**TÂCHES À RÉALISER:**
1 > Dans le texte sur le levain des Pharisiens et des Sadducéens, quel est le sens probable du nom Pharisiens ?
2 > Imprimez le passage du texte sur le levain des Pharisiens et des Sadducéens qui va de « On pouvait également » jusqu'à « enseignements de Jésus. » inclus.

**SECTION DU TEXTE:**
^^^^^^^^

“Prenez garde au levain des Pharisiens et des Sadducéens”
EN PRONONÇANT ces paroles il y a plus de 19 siècles, Jésus Christ prévenait ses disciples contre des pratiques et des enseignements religieux dangereux (Matthieu 16:6, 12). Le récit de Marc 8:15 précise: “Ouvrez l’œil, prenez garde au levain des Pharisiens et au levain d’Hérode.” Pourquoi mentionne-t-il Hérode? Parce que certains Sadducéens étaient hérodiens, un groupe politique.
Pourquoi cette mise en garde était-elle nécessaire? Les Pharisiens et les Sadducéens n’étaient-ils pas des adversaires déclarés de Jésus (Matthieu 16:21; Jean 11:45-50)? Effectivement. Cependant, certains d’entre eux allaient plus tard embrasser le christianisme et tenter alors d’imposer leurs idées à la congrégation chrétienne. — Actes 15:5.
On pouvait également craindre que les disciples eux-mêmes n’en viennent à imiter ces chefs religieux, sous l’autorité desquels ils avaient grandi. Leurs anciennes croyances les ont parfois empêchés de saisir le sens des enseignements de Jésus.
Qu’y avait-il donc de si dangereux dans l’enseignement des Pharisiens et des Sadducéens? Pour nous faire une idée de la question, considérons la situation religieuse du temps de Jésus.
Une religion divisée
L’historien Max Radin a écrit au sujet de la communauté juive du Ier siècle: “L’indépendance des congrégations juives les unes par rapport aux autres était bien réelle, et on y accordait même de l’importance. (...) Souvent, alors que le respect dû au temple et à la ville sainte était défendu avec force, on manifestait un profond mépris envers ceux qui détenaient à ce moment-là l’autorité suprême dans la mère patrie.”
Quelle triste condition spirituelle! Qu’est-ce qui avait engendré cette situation? Les Juifs ne vivaient pas tous en Palestine. L’influence de la culture grecque, selon laquelle les prêtres n’occupaient qu’une place secondaire dans la société, avait contribué à saper le respect pour la prêtrise instituée par Jéhovah (Exode 28:29; 40:12-15). Et n’oublions pas le poids des laïques instruits et des scribes.
Les Pharisiens
Le nom Pharisiens, ou Peroushim, signifie probablement “les séparés”. Les Pharisiens se voulaient disciples de Moïse. Ils formaient un groupe distinct, une fraternité (ḥavourah en hébreu). Pour en faire partie, il fallait s’engager devant trois membres de la fraternité à observer une stricte pureté lévitique, à éviter la compagnie des ʽam-haʼarèts (le peuple non instruit) et à payer scrupuleusement les dîmes. Le texte de Marc 2:16 parle des “scribes des Pharisiens”. Certains Pharisiens étaient des scribes professionnels et des enseignants, tandis que d’autres étaient des laïques. — Matthieu 23:1-7.

^^^^^^^^

**DONNÉES DE L'EXERCICE:**
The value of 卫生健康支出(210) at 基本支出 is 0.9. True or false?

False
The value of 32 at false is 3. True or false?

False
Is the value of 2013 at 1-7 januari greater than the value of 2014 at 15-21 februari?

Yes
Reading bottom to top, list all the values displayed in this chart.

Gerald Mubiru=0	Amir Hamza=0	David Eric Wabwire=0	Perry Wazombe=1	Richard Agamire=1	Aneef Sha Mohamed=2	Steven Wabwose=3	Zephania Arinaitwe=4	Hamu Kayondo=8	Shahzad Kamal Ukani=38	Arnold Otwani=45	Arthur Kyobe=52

^^^^^^^^

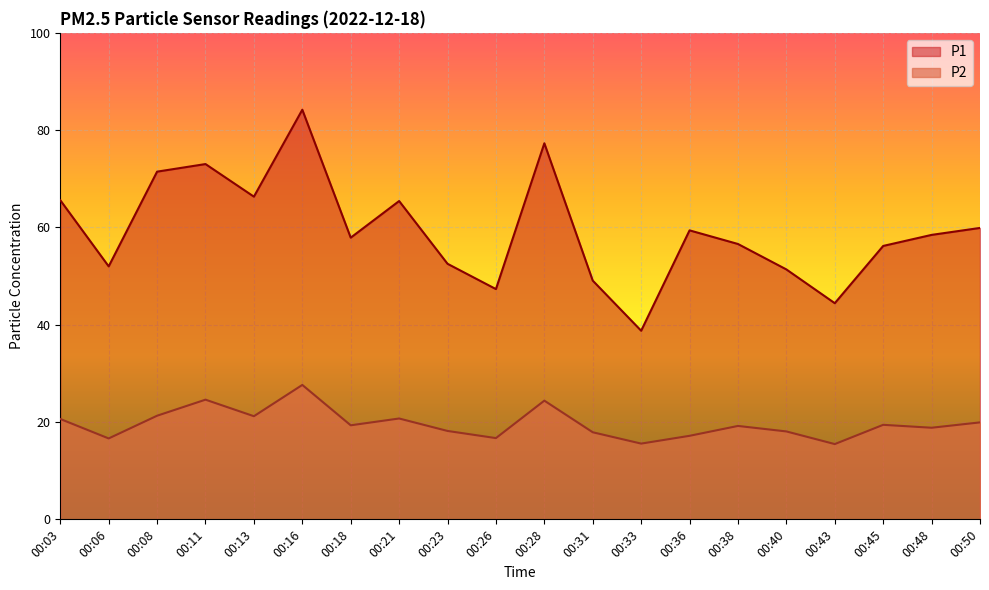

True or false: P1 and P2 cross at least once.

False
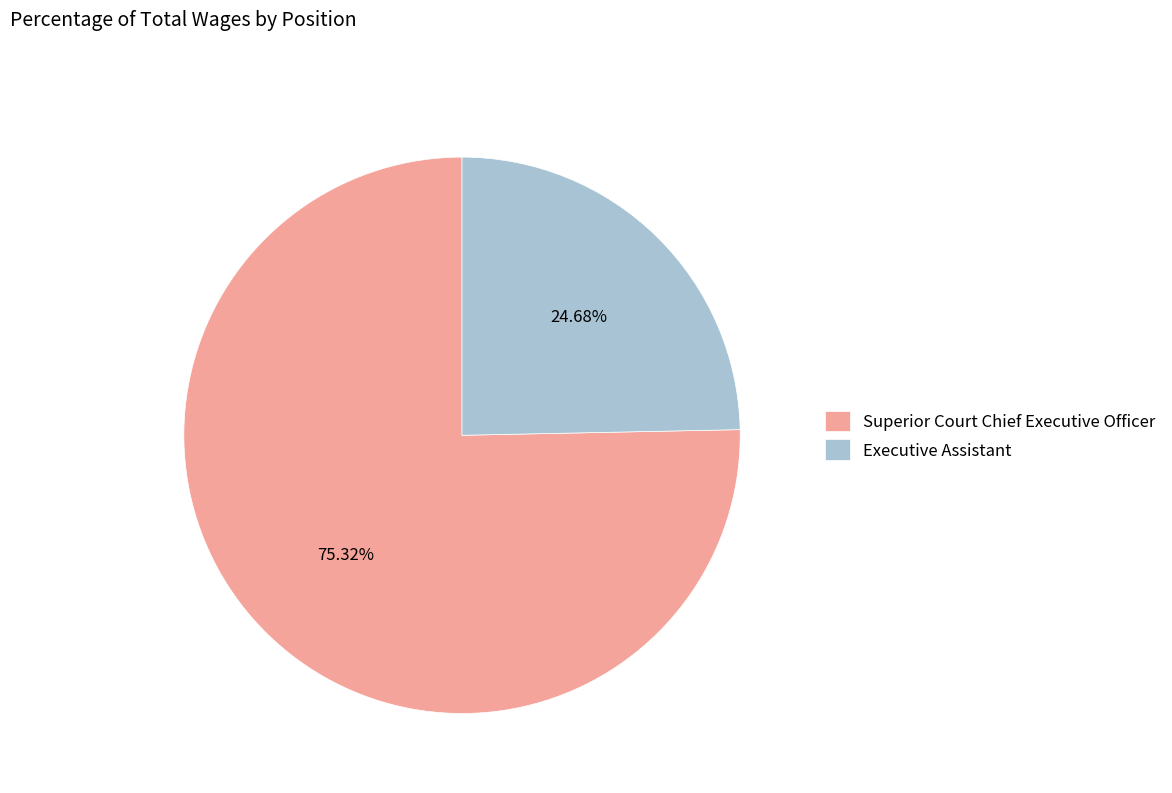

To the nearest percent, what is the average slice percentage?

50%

^^^^^^^^

**RÉPONSES RÉDIGÉES:**
1 > Le nom Pharisiens signifie probablement « les séparés ».

2 >
On pouvait également craindre que les disciples eux-mêmes n’en viennent à imiter ces chefs religieux, sous l’autorité desquels ils avaient grandi. Leurs anciennes croyances les ont parfois empêchés de saisir le sens des enseignements de Jésus.